▶ _ASSIGNMENT_
Records follow. Select each line holding "Demre".

++++ EXERCISE INPUTS

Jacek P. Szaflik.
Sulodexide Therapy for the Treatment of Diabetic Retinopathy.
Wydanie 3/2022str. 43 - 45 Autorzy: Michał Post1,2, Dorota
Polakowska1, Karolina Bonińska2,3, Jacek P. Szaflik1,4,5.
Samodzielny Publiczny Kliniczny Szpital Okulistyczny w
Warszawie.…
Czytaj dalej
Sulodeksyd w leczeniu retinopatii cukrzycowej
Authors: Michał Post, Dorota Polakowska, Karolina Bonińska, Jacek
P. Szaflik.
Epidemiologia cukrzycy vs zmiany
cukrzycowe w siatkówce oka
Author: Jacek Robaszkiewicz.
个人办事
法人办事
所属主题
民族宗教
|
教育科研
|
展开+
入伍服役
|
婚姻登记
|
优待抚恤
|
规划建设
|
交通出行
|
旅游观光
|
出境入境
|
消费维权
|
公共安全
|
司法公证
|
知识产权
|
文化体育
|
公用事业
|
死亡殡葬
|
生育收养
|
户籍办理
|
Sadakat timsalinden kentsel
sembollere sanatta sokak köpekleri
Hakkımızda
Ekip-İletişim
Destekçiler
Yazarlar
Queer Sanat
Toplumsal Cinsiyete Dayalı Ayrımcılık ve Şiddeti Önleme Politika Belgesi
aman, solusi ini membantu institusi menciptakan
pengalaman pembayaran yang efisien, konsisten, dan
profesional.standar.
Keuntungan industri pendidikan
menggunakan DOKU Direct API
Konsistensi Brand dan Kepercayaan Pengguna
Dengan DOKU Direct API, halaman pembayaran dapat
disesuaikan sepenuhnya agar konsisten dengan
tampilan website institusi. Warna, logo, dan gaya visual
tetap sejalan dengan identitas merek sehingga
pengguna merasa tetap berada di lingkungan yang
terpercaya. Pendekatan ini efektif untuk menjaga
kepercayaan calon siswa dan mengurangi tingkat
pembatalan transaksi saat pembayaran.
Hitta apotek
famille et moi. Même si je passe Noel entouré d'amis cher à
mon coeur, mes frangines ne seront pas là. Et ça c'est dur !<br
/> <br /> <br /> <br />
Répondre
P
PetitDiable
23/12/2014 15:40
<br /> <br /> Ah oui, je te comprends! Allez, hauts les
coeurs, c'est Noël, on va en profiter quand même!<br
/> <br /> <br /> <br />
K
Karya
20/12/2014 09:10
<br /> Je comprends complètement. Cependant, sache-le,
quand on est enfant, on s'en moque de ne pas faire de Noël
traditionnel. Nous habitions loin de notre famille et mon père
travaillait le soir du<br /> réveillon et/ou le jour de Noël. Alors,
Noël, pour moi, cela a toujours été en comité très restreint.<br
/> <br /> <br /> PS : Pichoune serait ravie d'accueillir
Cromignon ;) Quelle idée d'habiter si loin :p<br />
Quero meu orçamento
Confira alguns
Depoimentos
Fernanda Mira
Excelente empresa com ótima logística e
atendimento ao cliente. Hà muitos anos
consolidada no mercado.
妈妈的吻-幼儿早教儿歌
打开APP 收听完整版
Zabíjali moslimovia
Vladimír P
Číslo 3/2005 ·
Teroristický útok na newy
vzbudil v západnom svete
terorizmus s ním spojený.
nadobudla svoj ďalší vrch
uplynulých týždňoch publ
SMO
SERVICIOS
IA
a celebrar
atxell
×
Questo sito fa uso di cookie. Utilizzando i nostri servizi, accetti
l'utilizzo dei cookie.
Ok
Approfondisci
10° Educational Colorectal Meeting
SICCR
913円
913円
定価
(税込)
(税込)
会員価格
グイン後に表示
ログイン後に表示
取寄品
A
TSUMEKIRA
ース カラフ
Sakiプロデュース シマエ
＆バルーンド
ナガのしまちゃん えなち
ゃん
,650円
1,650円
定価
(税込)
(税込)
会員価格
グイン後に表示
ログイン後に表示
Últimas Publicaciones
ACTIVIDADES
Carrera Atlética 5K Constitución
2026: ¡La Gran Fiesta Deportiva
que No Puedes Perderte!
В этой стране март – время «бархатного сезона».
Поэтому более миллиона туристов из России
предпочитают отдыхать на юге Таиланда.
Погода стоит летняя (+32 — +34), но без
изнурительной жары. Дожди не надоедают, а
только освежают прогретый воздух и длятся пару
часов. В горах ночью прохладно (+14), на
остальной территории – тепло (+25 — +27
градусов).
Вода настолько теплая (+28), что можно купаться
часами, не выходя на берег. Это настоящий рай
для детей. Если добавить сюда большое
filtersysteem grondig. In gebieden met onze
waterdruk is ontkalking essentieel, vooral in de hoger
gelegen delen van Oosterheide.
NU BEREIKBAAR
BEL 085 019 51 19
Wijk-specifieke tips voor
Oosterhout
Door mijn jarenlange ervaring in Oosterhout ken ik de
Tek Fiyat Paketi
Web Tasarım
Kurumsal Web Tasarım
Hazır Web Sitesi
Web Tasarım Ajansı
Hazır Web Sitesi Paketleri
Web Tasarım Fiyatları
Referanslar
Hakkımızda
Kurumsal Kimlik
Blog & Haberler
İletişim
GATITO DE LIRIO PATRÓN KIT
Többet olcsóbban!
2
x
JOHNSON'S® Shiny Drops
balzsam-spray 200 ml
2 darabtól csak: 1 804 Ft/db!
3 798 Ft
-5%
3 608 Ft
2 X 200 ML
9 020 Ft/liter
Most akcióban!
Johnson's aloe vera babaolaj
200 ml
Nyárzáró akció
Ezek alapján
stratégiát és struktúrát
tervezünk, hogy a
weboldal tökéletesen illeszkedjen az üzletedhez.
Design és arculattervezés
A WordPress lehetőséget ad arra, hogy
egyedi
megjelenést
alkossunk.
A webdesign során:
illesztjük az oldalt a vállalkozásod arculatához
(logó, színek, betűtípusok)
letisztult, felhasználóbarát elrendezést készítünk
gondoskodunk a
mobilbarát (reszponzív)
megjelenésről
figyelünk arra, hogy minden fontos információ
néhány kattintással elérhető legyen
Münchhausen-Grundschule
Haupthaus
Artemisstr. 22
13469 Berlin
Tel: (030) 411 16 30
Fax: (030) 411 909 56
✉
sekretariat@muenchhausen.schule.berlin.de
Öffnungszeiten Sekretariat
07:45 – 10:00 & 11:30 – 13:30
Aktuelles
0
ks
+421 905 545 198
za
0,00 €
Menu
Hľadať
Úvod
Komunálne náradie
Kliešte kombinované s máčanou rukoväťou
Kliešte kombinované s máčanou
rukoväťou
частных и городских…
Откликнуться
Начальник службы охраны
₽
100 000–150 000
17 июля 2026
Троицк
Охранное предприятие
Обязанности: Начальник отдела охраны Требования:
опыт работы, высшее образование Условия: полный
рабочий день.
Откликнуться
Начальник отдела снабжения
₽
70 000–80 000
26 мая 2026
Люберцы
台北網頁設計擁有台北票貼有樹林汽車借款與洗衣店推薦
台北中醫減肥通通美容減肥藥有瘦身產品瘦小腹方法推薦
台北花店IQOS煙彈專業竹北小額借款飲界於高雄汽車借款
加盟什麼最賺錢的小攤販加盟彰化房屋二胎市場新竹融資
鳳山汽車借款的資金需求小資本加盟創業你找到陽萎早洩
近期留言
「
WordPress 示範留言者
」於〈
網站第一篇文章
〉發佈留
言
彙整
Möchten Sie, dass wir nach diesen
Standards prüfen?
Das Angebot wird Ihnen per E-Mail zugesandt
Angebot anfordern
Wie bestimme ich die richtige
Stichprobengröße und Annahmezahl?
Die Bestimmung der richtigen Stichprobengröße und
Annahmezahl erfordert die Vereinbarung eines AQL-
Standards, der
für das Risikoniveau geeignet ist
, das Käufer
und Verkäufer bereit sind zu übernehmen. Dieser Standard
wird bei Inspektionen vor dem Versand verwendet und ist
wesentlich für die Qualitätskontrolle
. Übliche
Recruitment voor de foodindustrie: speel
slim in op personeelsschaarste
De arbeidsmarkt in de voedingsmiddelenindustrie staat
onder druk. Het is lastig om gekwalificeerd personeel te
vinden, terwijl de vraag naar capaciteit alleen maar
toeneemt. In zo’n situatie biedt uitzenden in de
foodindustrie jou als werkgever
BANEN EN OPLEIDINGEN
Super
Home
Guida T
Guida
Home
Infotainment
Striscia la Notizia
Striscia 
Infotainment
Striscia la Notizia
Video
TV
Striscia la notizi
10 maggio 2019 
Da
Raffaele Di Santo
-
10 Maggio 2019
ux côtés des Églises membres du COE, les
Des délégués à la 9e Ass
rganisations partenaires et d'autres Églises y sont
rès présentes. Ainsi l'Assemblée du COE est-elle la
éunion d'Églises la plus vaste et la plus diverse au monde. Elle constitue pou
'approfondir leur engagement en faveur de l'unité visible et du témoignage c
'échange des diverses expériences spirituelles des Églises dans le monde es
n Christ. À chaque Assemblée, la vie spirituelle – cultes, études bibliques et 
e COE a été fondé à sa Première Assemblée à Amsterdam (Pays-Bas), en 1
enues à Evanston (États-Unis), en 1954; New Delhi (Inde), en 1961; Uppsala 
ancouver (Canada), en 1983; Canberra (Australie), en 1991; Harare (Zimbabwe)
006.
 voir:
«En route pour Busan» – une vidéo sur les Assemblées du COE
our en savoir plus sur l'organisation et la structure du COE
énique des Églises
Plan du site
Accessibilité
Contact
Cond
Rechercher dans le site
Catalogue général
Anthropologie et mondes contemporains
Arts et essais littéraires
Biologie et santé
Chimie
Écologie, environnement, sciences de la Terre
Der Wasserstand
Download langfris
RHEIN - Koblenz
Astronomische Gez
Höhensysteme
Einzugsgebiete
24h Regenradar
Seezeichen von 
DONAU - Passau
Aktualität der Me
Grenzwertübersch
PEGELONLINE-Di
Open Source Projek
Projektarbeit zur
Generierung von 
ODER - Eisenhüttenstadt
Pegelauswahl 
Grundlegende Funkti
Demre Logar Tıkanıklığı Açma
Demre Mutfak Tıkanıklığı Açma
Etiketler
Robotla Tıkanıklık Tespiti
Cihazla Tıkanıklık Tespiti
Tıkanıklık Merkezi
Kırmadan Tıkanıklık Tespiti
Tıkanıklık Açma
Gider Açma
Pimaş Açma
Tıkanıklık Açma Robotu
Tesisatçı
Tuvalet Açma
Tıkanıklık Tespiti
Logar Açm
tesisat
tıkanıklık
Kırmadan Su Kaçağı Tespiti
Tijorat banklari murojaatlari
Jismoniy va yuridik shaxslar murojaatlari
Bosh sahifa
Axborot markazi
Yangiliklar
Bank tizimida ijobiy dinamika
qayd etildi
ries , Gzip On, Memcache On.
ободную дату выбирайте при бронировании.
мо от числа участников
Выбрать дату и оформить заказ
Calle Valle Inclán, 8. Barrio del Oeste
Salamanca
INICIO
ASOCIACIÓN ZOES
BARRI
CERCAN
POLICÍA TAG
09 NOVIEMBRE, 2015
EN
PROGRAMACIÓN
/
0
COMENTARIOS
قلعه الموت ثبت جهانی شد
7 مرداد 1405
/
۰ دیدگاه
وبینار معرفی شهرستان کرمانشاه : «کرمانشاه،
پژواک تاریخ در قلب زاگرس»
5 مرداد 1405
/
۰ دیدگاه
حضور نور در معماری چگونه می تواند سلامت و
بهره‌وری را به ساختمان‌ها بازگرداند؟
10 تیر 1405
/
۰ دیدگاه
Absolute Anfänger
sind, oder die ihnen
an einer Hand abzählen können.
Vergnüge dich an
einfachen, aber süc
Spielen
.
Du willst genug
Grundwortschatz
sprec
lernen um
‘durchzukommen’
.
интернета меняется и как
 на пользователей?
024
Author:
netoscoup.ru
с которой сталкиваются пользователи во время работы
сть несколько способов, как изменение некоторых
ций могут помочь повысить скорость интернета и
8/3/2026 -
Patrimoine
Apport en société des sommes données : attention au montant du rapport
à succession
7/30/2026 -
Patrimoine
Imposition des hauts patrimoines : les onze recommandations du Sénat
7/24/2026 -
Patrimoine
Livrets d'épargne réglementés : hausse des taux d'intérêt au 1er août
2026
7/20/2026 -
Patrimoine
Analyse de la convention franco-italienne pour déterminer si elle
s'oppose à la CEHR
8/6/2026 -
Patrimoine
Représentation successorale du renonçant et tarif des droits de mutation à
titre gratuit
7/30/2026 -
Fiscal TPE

++++++++

▶ _ANSWER TO THE EXERCISE_
Demre Logar Tıkanıklığı Açma
Demre Mutfak Tıkanıklığı Açma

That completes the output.